Decorreu, na tarde desta sexta-feira, dia 25 de novembro, a reunião pública da Câmara Municipal de Marco de Canaveses, tendo sido aprovado, por unanimidade, a atualização da Estratégia Local de Habitação.

O ponto foi apresentado pela vereadora da Câmara Municipal de Marco de Canaveses, Clara Marques, que disse que esta alteração se deve aos “impactos sociais, económicos e de desenvolvimento humano presentes”, tendo-se encontrado “fatores que condicionam e agudizam o acesso habitacional por parte das famílias marcoenses”. Entre os fatores, encontra-se a situação da “pandemia da COVID-19, o fim das medidas extraordinárias de apoio a pessoas, famílias e empresas, a escalada de preços generalizada ao acesso habitacional, bem como o acolhimento de pessoas ucranianas, devido à guerra”.

Neste sentido, houve a necessidade de atualizar a Estratégia Local de Habitação de Marco de Canaveses, tendo passado a abranger 241 famílias e 394 pessoas, mais 40 famílias e 90 pessoas do que as identificadas em 2020. “Prevê também a revisão em alta do valor por metro quadrado, quer para reabilitação cifrada em 540 euros, quer para construção cifrada em 1130 euros. A Estratégia Local de Habitação possui uma previsão de investimento estimado na ordem dos 15.9 milhões de euros entre 2022 e 2026”, foi explicado pela vereadora.

Francisco Sousa Vieira, vereador do Partido Social Democrata demonstrou-se preocupado “com o aumento das famílias a necessitar de ajuda. Se destas 40 famílias, a grande maioria não foi ucranianas, significa que há aqui um decorrer normal do empobrecimento”, lamentou, questionando ainda “o que foi feito, de 2020 até agora, em relação a esta estratégia”.

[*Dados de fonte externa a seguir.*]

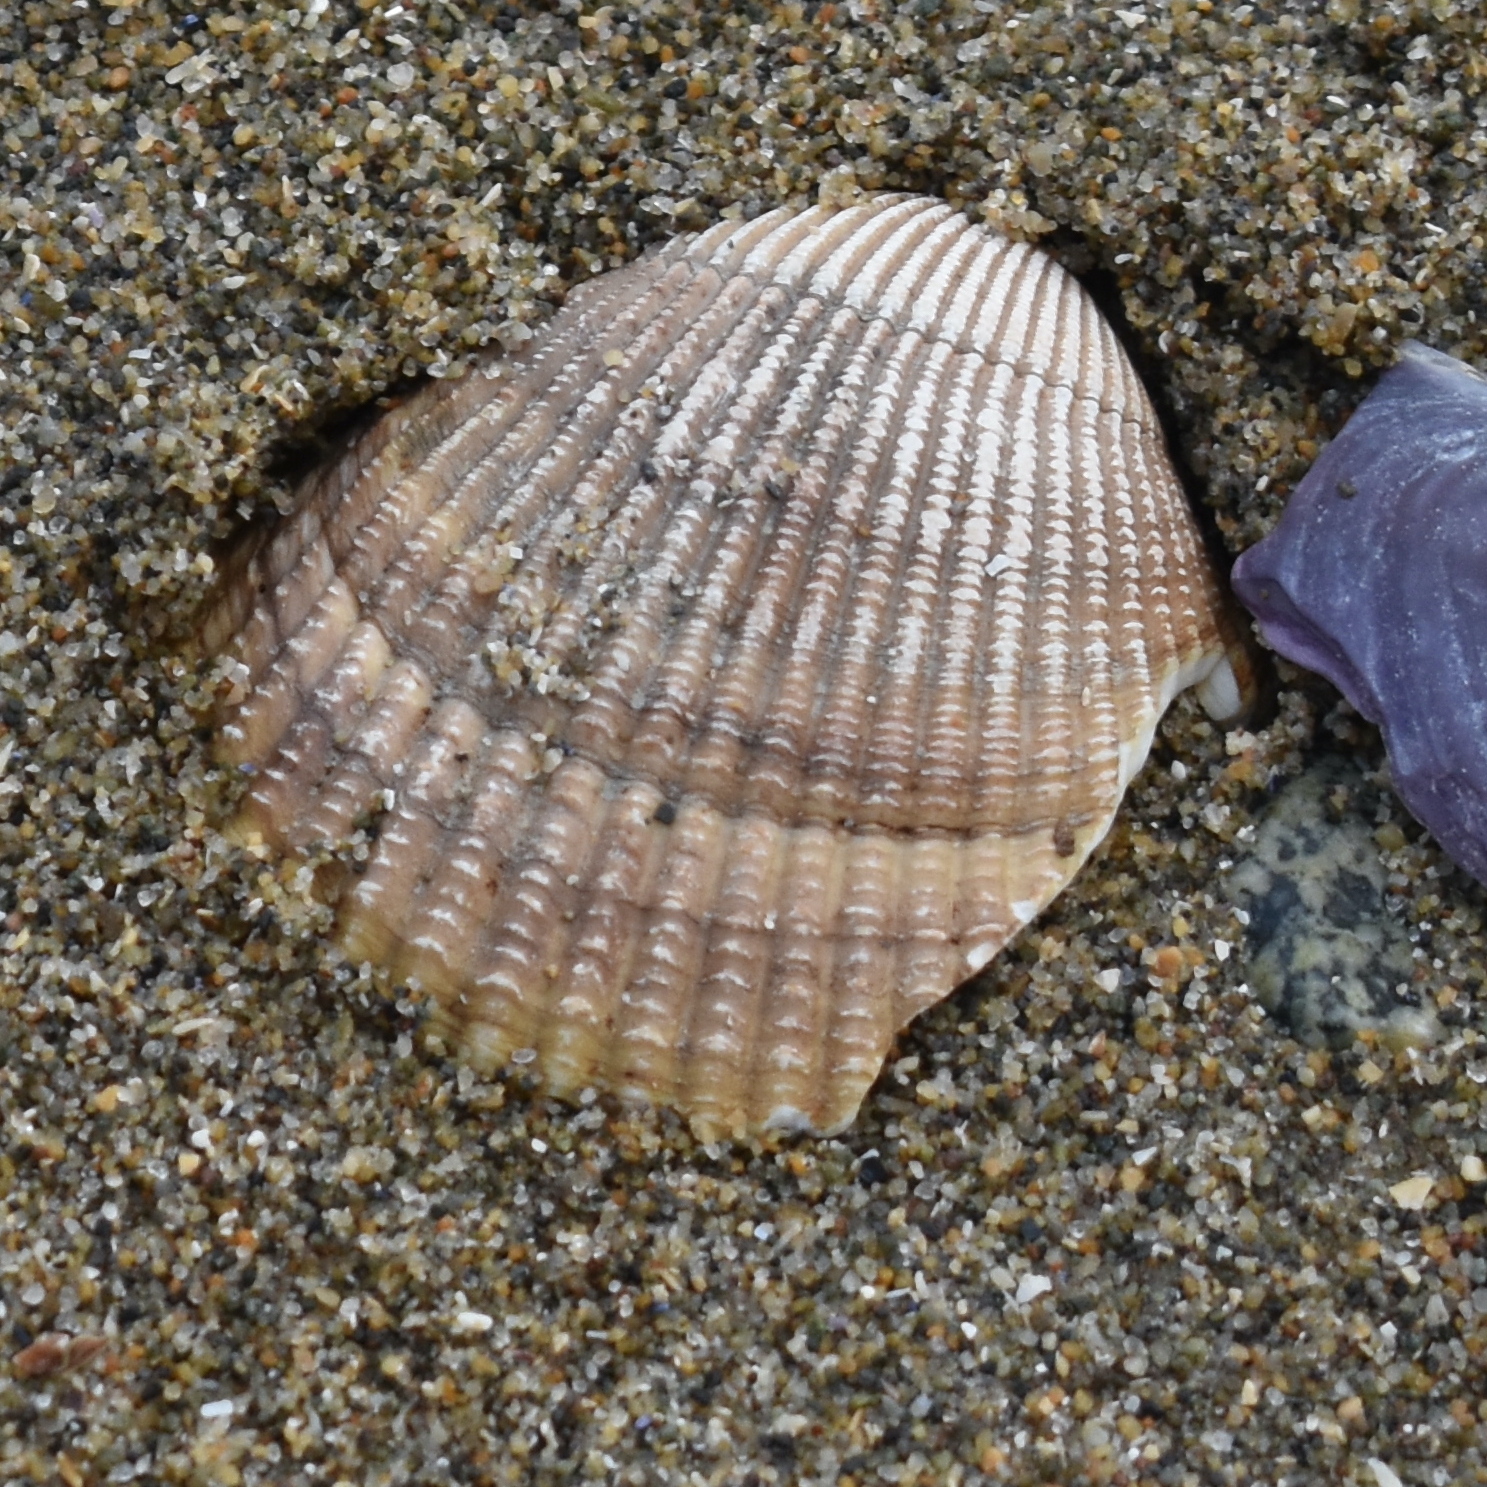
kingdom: Animalia
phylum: Mollusca
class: Bivalvia
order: Cardiida
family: Cardiidae
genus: Clinocardium
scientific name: Clinocardium nuttallii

Em resposta, a vereadora Clara Marques disse que foram incluídas escolas a requalificar “fruto do reordenamento escolar, que foram contempladas para a Estratégia Local de Habitação, uma forma de darmos vida aos equipamentos que foram encerrando”. Foi também feita, em relação à Estratégia Local de Habitação, uma “atualização do diagnóstico do concelho”, com a colaboração do Conselho Local de Ação Social e das juntas de freguesia. “Passaram dois anos difíceis, com condicionantes a nível interno e externo muito diferentes e, daí, a necessidade de fazer a atualização”.

Já Cristina Vieira, presidente da Câmara Municipal de Marco de Canaveses, recordou que “há obra a decorrer, com escolas a ser intervencionadas”, no âmbito da referida estratégia. “Já tínhamos enumerado um conjunto de escolas a requalificar e decidimos começar por aí. Vamos também colocar a concurso a construção de habitação, a custos controlados, na Rua Amália Rodrigues, que vai iniciar no próximo ano e ainda vamos requalificar as 36 habitações do Bairro Social”, concluiu.